▼

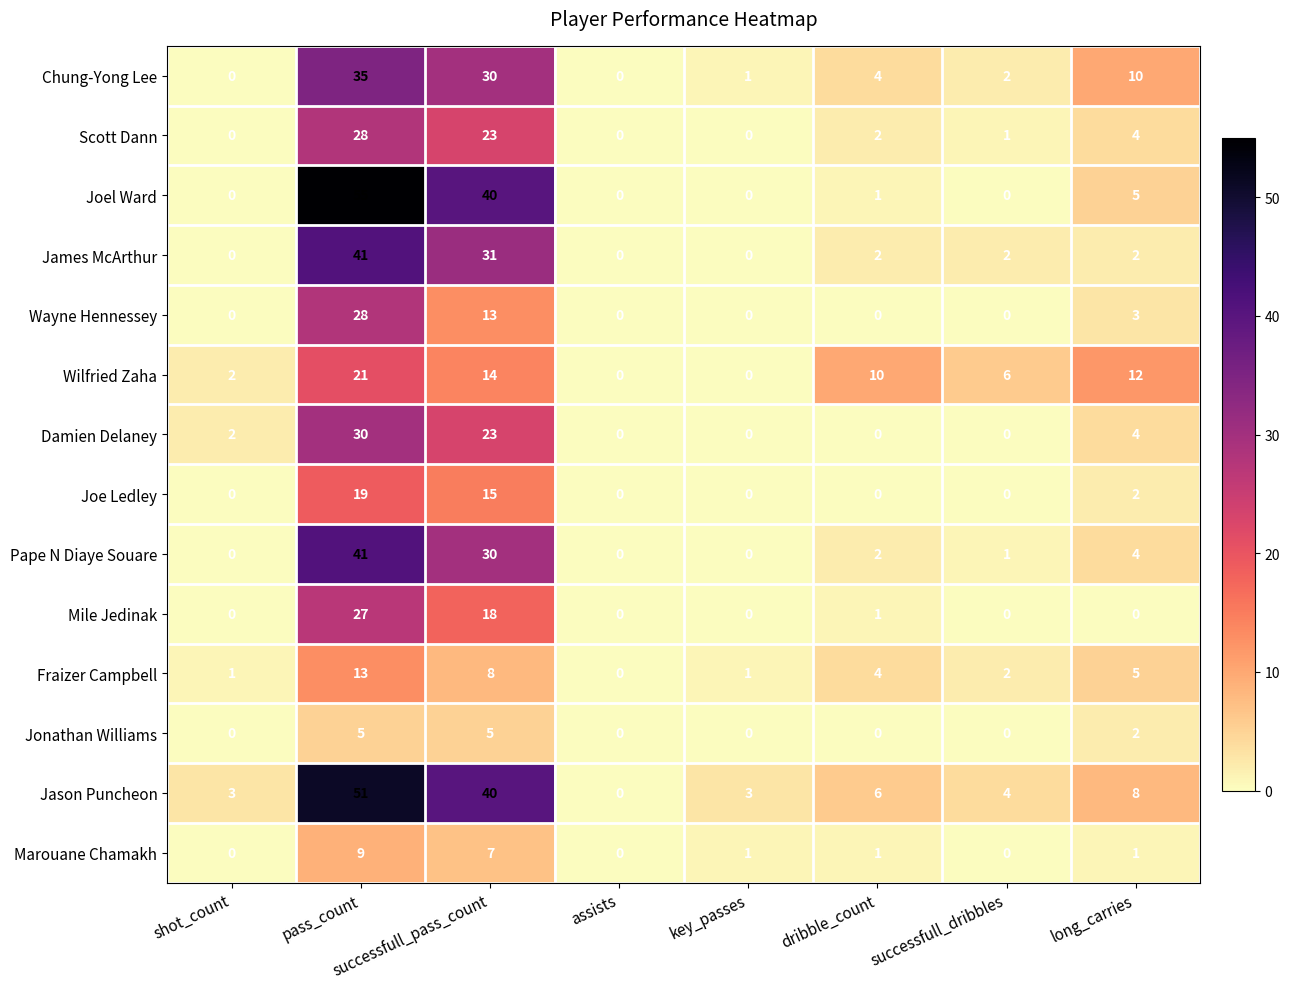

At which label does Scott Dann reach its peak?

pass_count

▲
▼

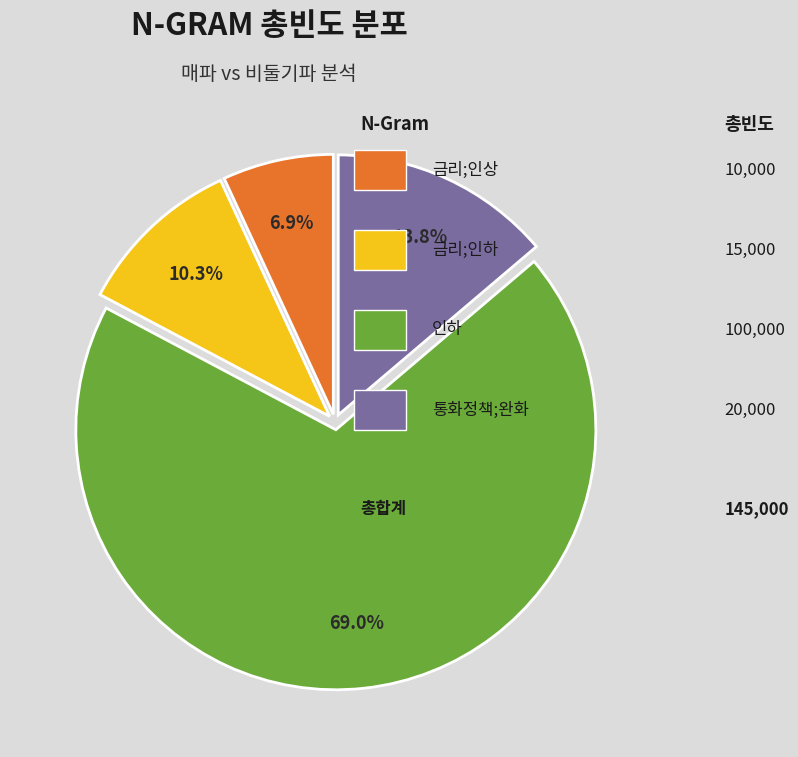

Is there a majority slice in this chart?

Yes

▲
▼

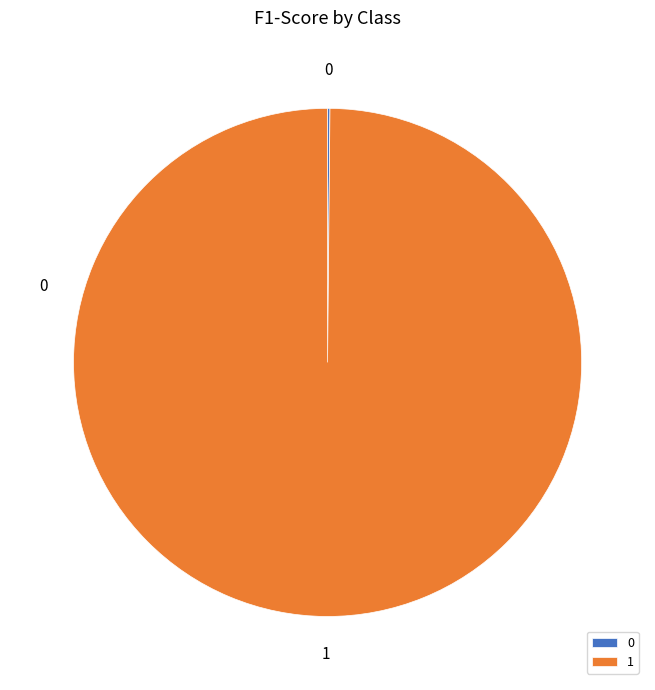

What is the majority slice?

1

▲

BRIEF -> Pick out every line in the listing above that contains the word "slice", and copy each one.

TASK ANSWER ->
Is there a majority slice in this chart?
What is the majority slice?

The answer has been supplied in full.